Dr Ahnert added that: “The overarching challenge is to break down a humanly expressed research question into logical steps we can operationalise in a big data and machine learning environment. That’s not as easy as it seems.

“One truly new thread is that of embracing uncertainty: data science can often be working in a black and white, true or false world: one where a bank balance will always add up to the same value, no matter what.

“Living with Machines is about exploring the past and reflecting on society, it will always be subjective.

“What is key here is to let those biases filter through the whole research process, to the point where a search for a particular topic will alongside results also say what’s not there, for example, are the voices of women or particular political views not found? Can the machine prompt a more balanced query?”

New methods in data science and AI

The Queen Mary University project will use natural language processing to model language in the sources, automatically identifying when new topics emerge, such as industrialisation, and showing how they are represented in the discourse.

It will also consider how discussion around topics changes over time, and between geographies and communities.

Ahnert said it is vital to capture the sentiment from various perspectives, groups and people.

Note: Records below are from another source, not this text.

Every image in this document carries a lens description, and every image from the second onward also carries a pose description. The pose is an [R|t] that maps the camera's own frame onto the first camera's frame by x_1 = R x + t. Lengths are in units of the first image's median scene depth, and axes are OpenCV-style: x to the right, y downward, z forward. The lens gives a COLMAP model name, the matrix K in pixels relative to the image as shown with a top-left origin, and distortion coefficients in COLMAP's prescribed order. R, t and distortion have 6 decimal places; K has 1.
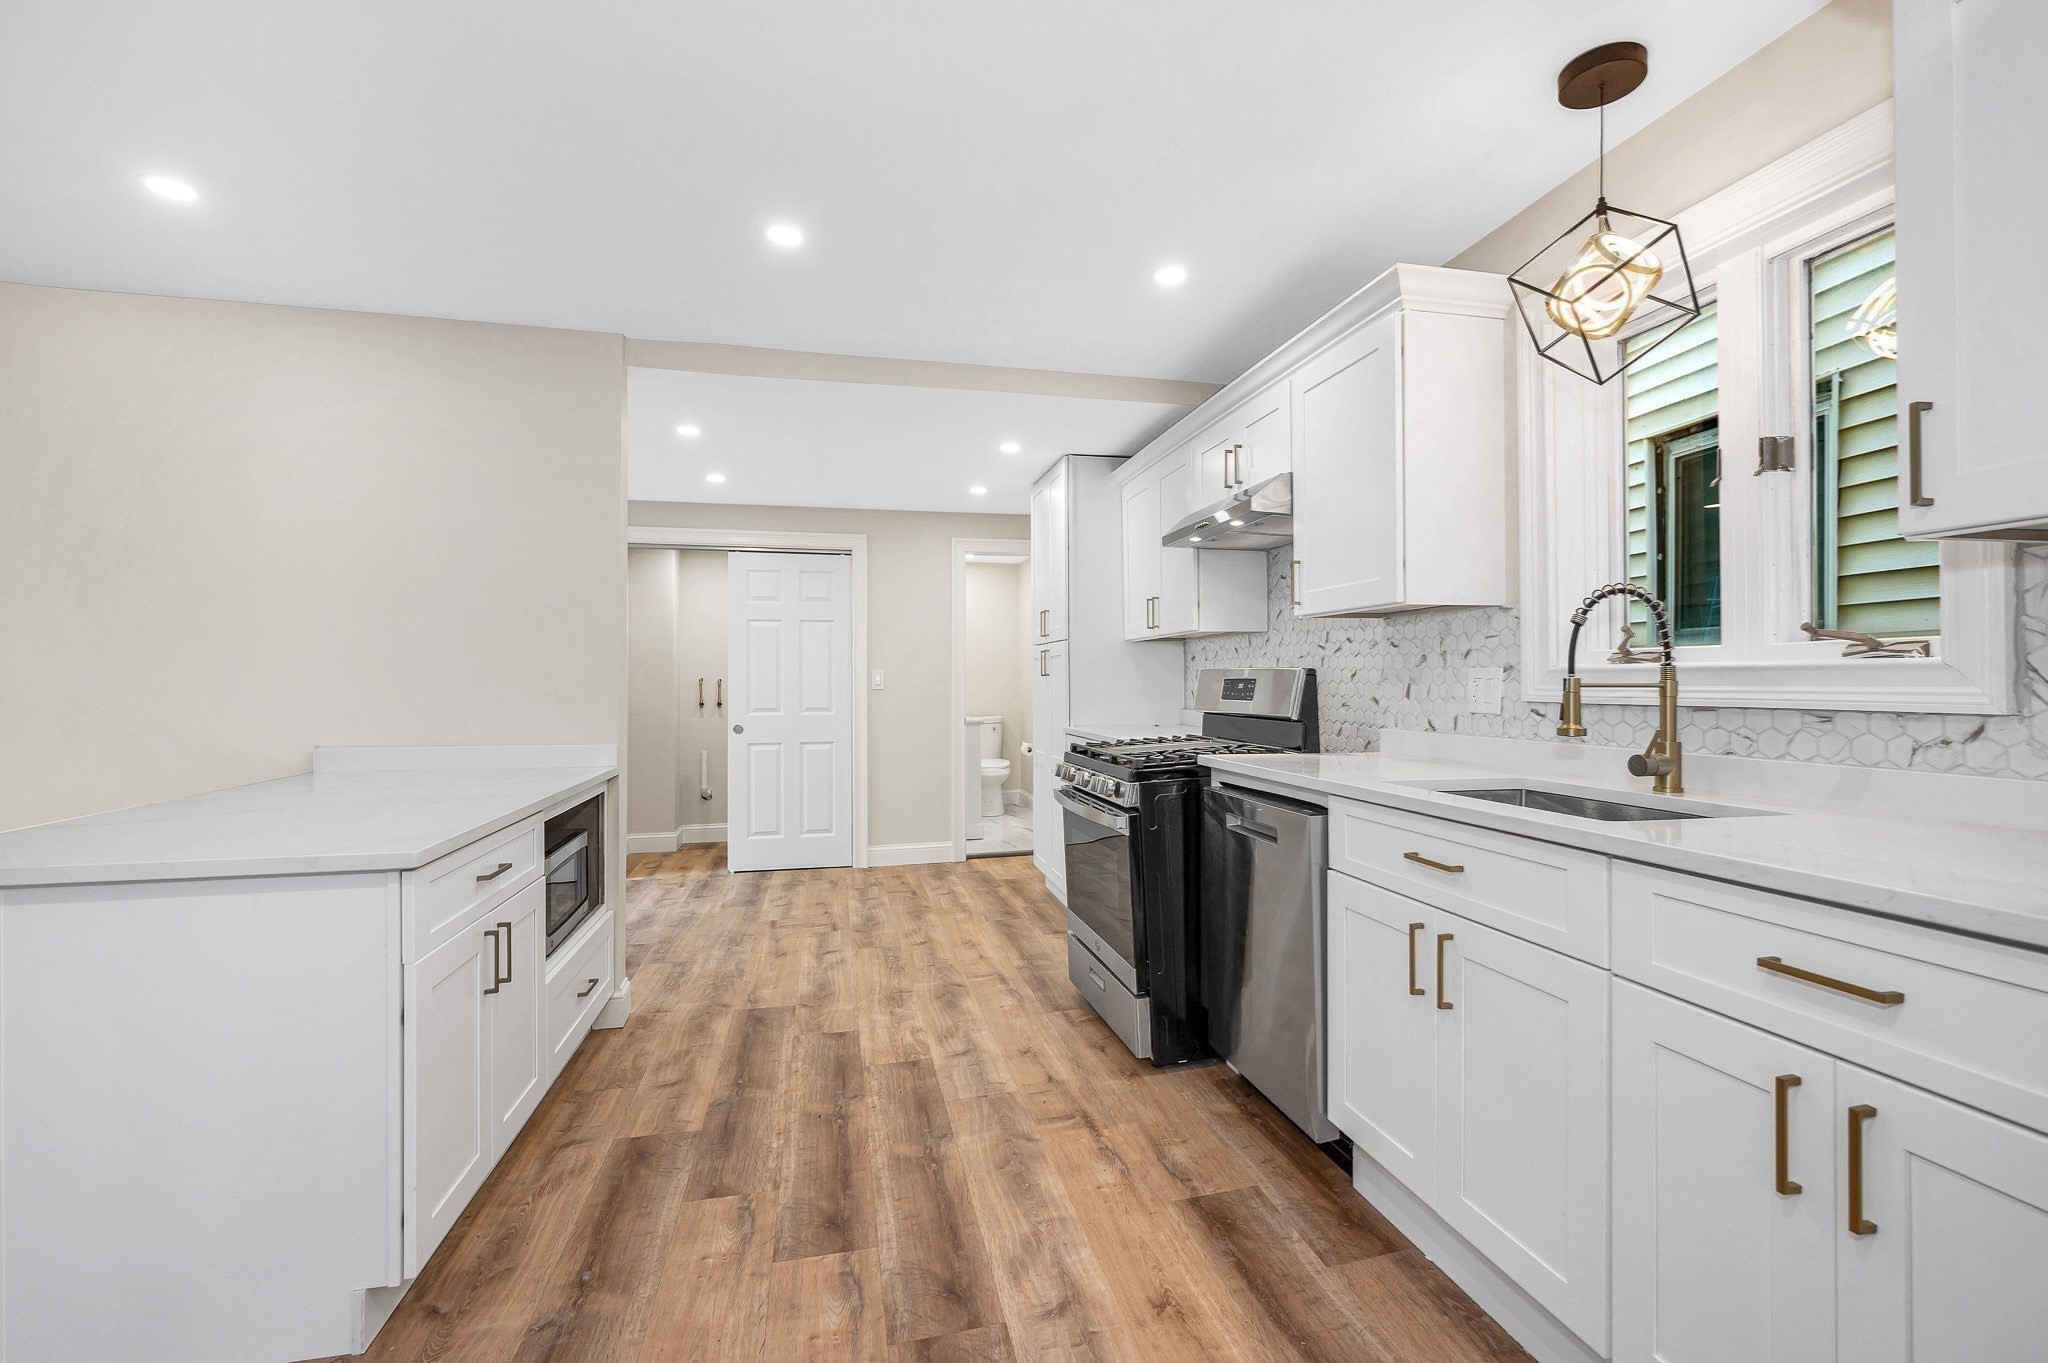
lens RADIAL K [[900.4, 0, 1026.0], [0, 900.4, 684.0], [0, 0, 1]] dist [-0.001354, -0.000101]
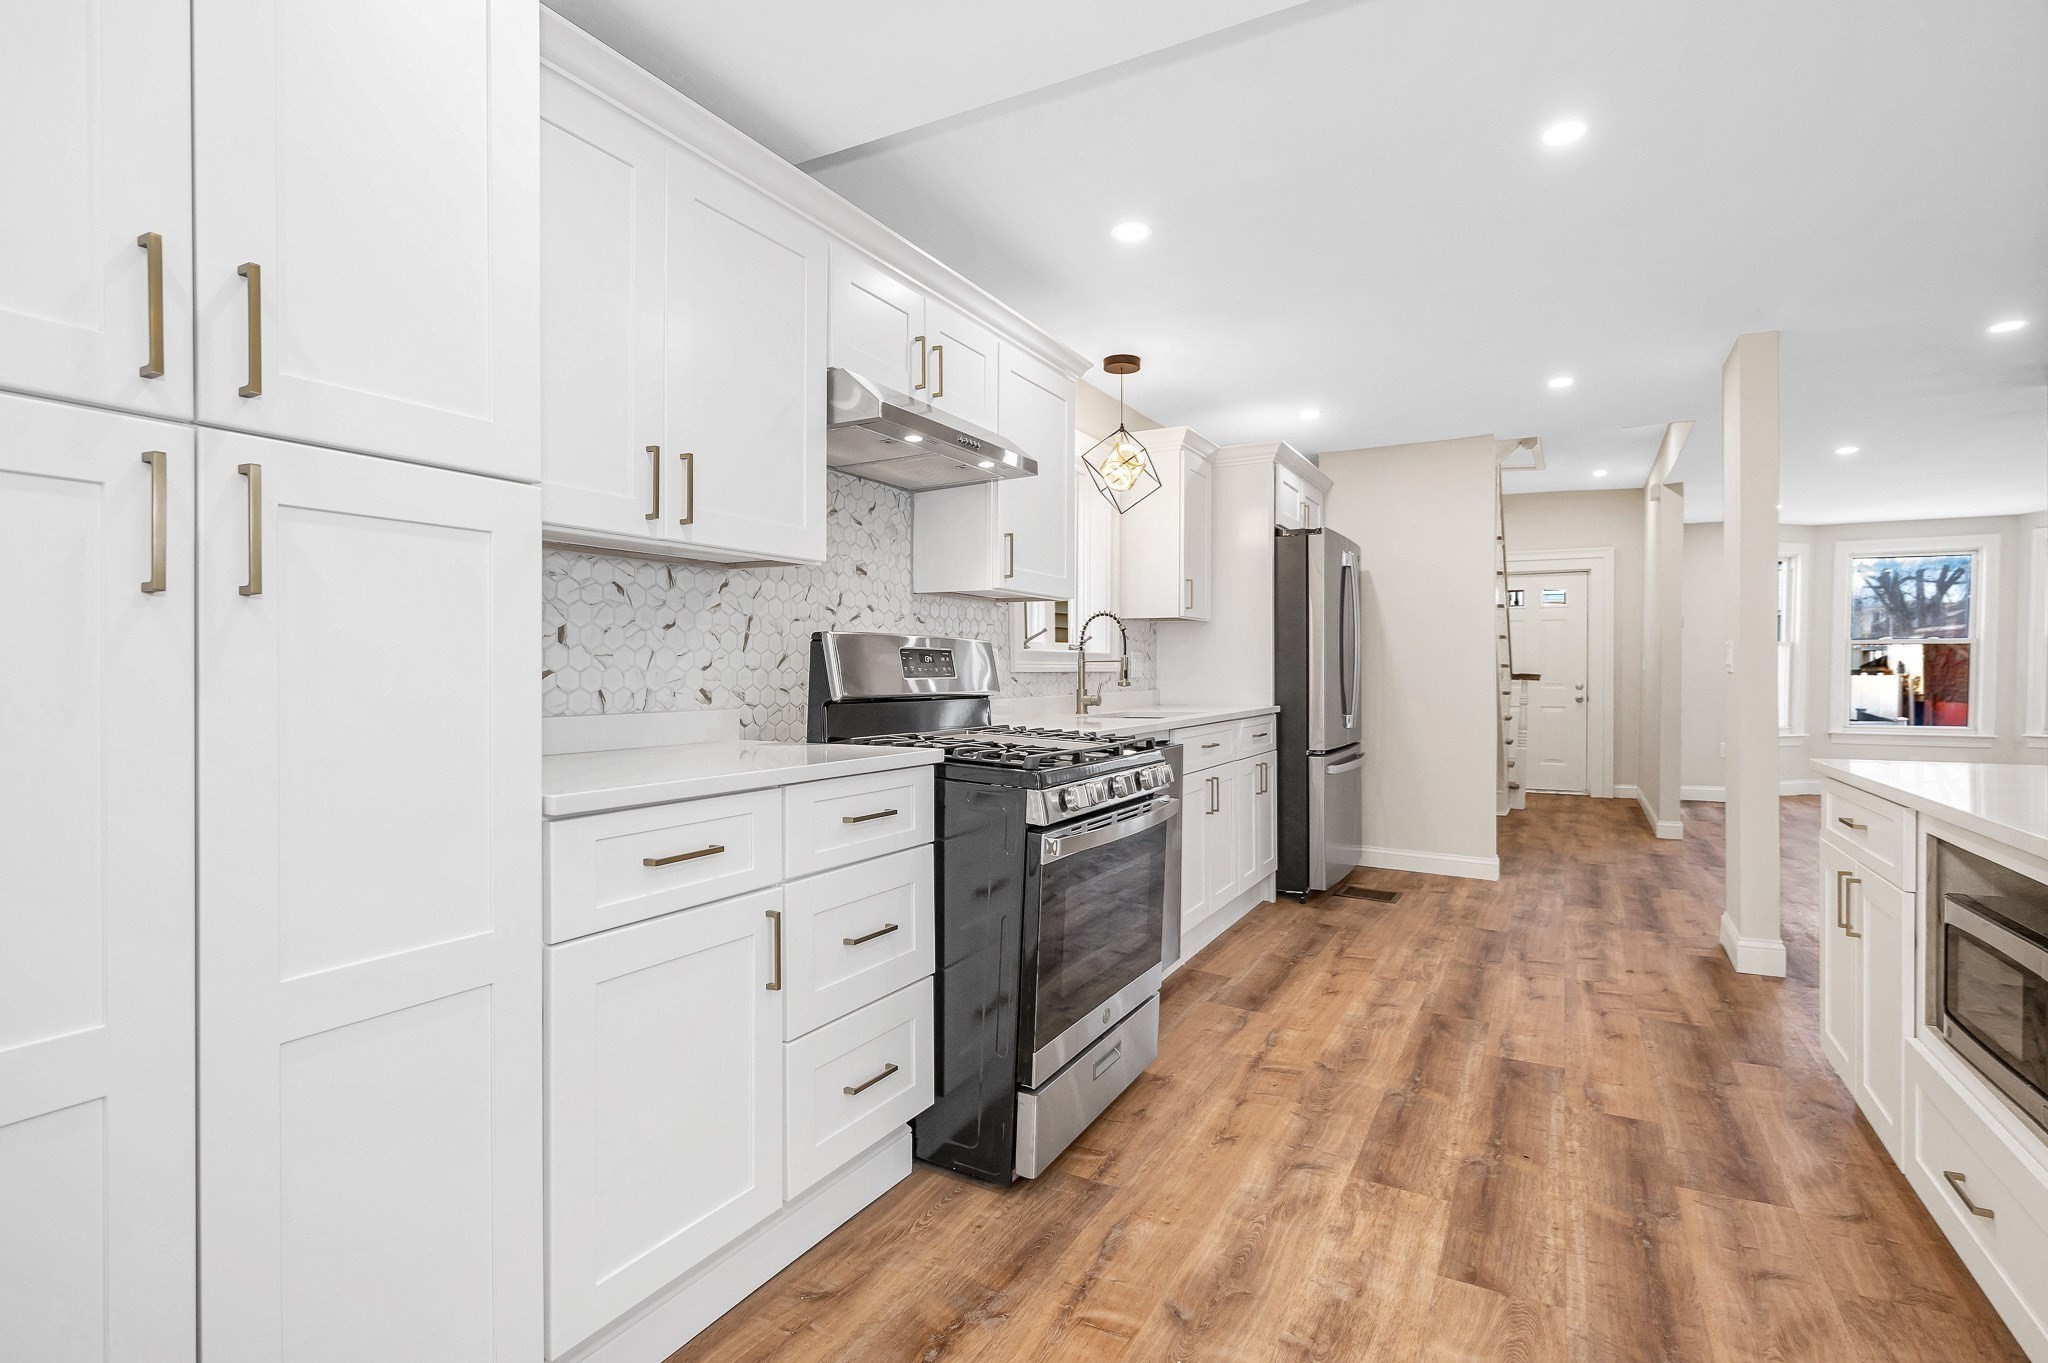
lens RADIAL K [[976.5, 0, 1075.9], [0, 976.5, 681.4], [0, 0, 1]] dist [0.002131, -0.000134]
pose [[-0.777633, -0.001834, 0.628716, -0.473625], [0.006832, 0.999912, 0.011368, 0.015802], [-0.628681, 0.013136, -0.777552, 1.946757]]
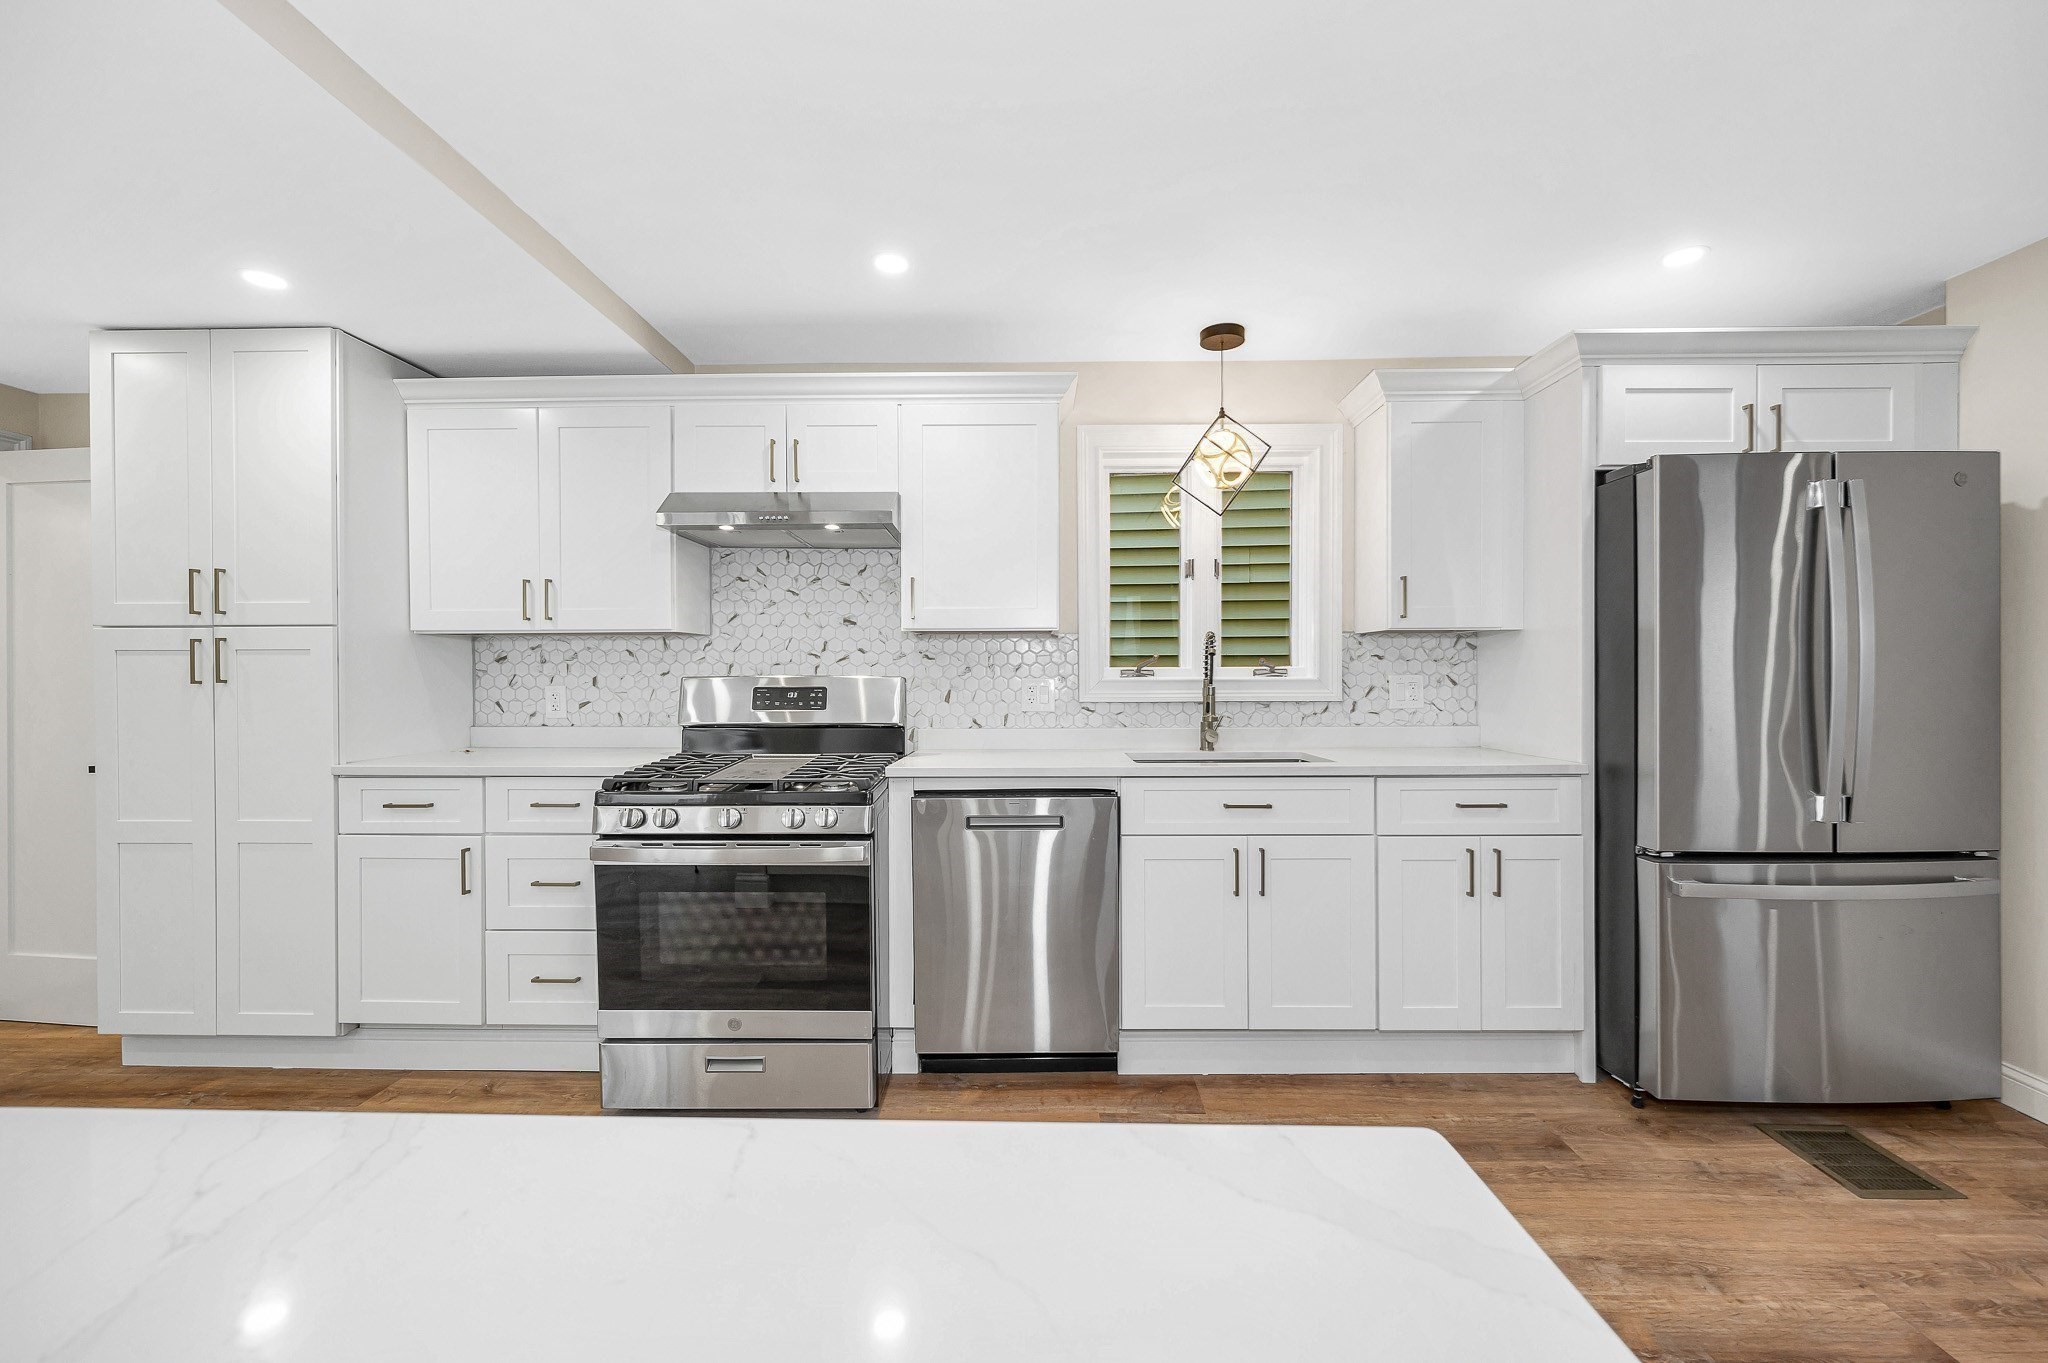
lens RADIAL K [[832.7, 0, 1029.7], [0, 832.7, 681.6], [0, 0, 1]] dist [0.000137, -0.000134]
pose [[0.230578, -0.007001, 0.973029, -0.692198], [0.006070, 0.999965, 0.005757, -0.019262], [-0.973035, 0.004579, 0.230612, 0.688231]]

The research will distinguish the names of people, places and processes, which is useful for searching, and will work out, for example, where Smith is a person and not a blacksmith.

This disambiguation will use algorithms based on, and understanding, context.

This means that human interest stories otherwise buried within millions of pages of newspapers can be pulled out of the sources.

There is also a technique to mix distant and close reading, exploring texts at a higher level and then zooming into the content to study people and communities and then individuals.

Ahnert described this as flipping the research process so that instead of looking for a keyword, which the researcher already knows, the data tells a story.

The team expect 100 Terabytes of textual content and an additional challenge will be giving access to everyone so that there is the best setting for collaboration and developing new ideas.